Therefore, since independence nations like Pakistan and its people have become increasingly conflicted in their search for their spiritual identity as politicians have utilized Islam or Hinduism to camouflage their own political motivations. While many U.S. analysts have focused on the negative effect that Islam has had on the political and civil rights of those living in nations like Pakistan, the more important issue is how this politicization has harmed the spirituality of Islam.
In fact, in this convolution between politics and spirituality has been used to attack spiritual nerve-centers of Pakistan. One of those nerve centers is Sufism, a tradition native to the Indian subcontinent, which unlike the tribal deserts of the Arabia, housed a heterogeneous population with a wide array of spiritual traditions and beliefs. Adapting to this colorful environment required Sufis to allow each person the autonomy to follow their own spiritual path, unobstructed by the passage of judgments by fellow human beings. Not only did most Sufis separate their spirituality from politics, but lambasted politics all together as it distracts one from their divine path. The terrorist attacks on Sufi shrines across Pakistan are not just a terrifying sign of things to come, but are symbolic of the tearing down of the division between spirituality and politics.
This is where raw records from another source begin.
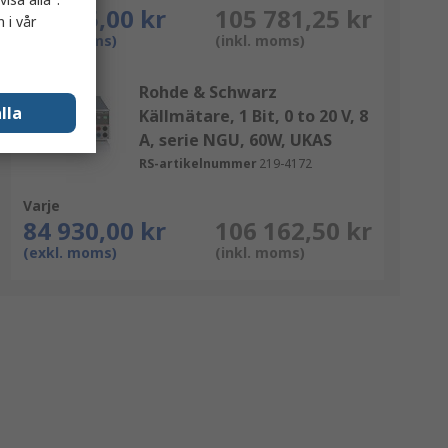
84 625,00 kr
105 781,25 kr
 i vår
(exkl. moms)
(inkl. moms)
Rohde & Schwarz
lla
Källmätare, 1 Bit, 0 to 20 V, 8
A, serie NGU, 60W, UKAS
RS-artikelnummer
219-4172
Varje
84 930,00 kr
106 162,50 kr
(exkl. moms)
(inkl. moms)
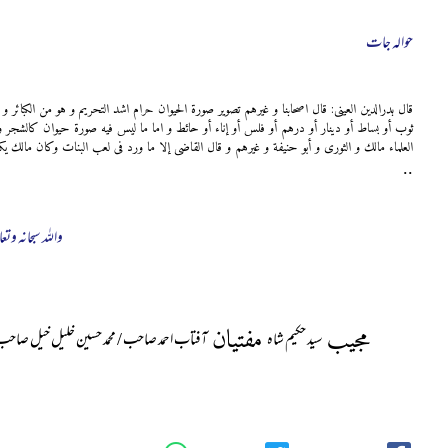
حوالہ جات
قال بدرالدین العینی: قال اصحابنا و غيرهم تصوير صورة الحيوان حرام اشد التحريم و هو من الکبائر
ثوب أو بساط أو دينار أو درهم أو فلس أو إناء أو حائط و اما ما ليس فيه صورة حيوان کالشجر و 
العلماء مالك و الثوری و أبو حنيفة و غيرهم و قال القاضی إلا ما ورد فی لعب البنات وکان مالك يکره شر
..
واللہ سبحانہ وتعا
مجیب
مفتیان
سید حکیم شاہ
آفتاب احمد صاحب / محمد حسین خلیل خیل صاحب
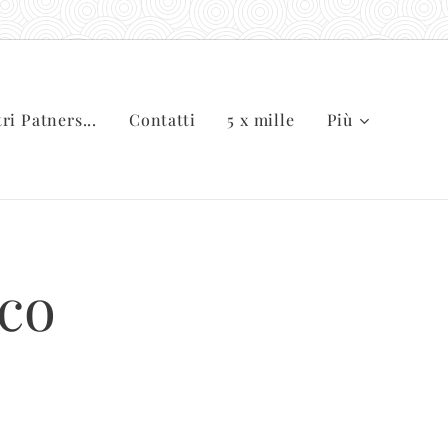
tri Patners...
Contatti
5 x mille
Più
co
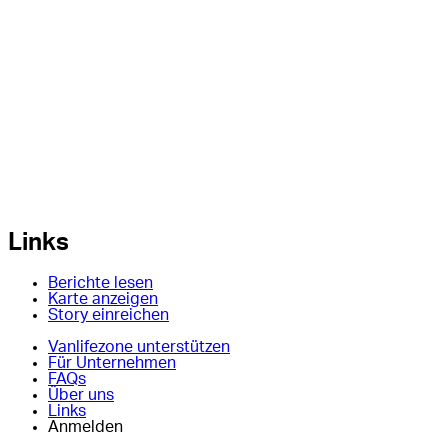
Links
Berichte lesen
Karte anzeigen
Story einreichen
Vanlifezone unterstützen
Für Unternehmen
FAQs
Über uns
Links
Anmelden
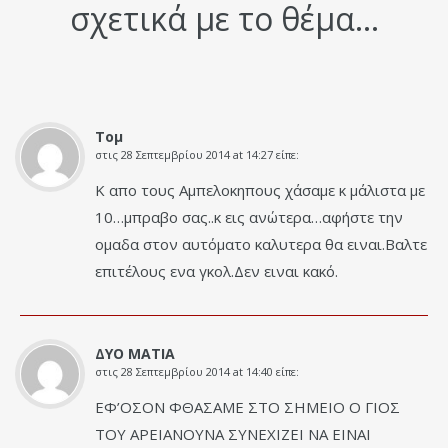
σχετικά με το θέμα...
Τομ
στις
28 Σεπτεμβρίου 2014 at 14:27
είπε:
Κ απο τους Αμπελοκηπους χάσαμε κ μάλιστα με
10…μπραβο σας..κ εις ανώτερα…αφήστε την
ομαδα στον αυτόματο καλυτερα θα ειναι.Βαλτε
επιτέλους ενα γκολ.Δεν ειναι κακό.
ΔΥΟ ΜΑΤΙΑ
στις
28 Σεπτεμβρίου 2014 at 14:40
είπε:
ΕΦ’ΟΣΟΝ ΦΘΑΣΑΜΕ ΣΤΟ ΣΗΜΕΙΟ Ο ΓΙΟΣ
ΤΟΥ ΑΡΕΙΑΝΟΥΝΑ ΣΥΝΕΧΙΖΕΙ ΝΑ ΕΙΝΑΙ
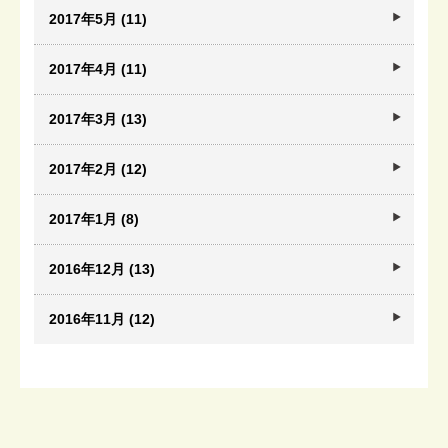
2017年5月 (11)
2017年4月 (11)
2017年3月 (13)
2017年2月 (12)
2017年1月 (8)
2016年12月 (13)
2016年11月 (12)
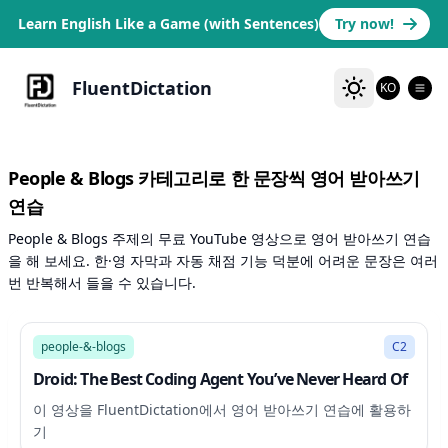
Learn English Like a Game (with Sentences)
Try now!
FluentDictation
KO
People & Blogs 카테고리로 한 문장씩 영어 받아쓰기
연습
People & Blogs 주제의 무료 YouTube 영상으로 영어 받아쓰기 연습
을 해 보세요. 한·영 자막과 자동 채점 기능 덕분에 어려운 문장은 여러
번 반복해서 들을 수 있습니다.
10:02
people-&-blogs
C2
Droid: The Best Coding Agent You’ve Never Heard Of
이 영상을 FluentDictation에서 영어 받아쓰기 연습에 활용하
기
Just as extremists convolute politics and spirituality, so too do their secularist nemeses in their condemnation of religion as an instrument fostering violence and close-mindedness, not realize that they are criticizing the political clothes concealing the spiritual body. If one were to look to the American example, while this society has swayed with periods of Christian extremism, the political institutions were kept completely separate from the religious ones. The way in which this secular order came about was that the spirituality was seen as a distinct inherent right of each human being that must remain undisturbed by politics. Without separating these two independent spheres, one cannot fully appreciate the value of spirituality that exists in different forms amongst humans. Recognizing this separation allows each person to love, respect and understand his fellow-man despite their divergent religious paths.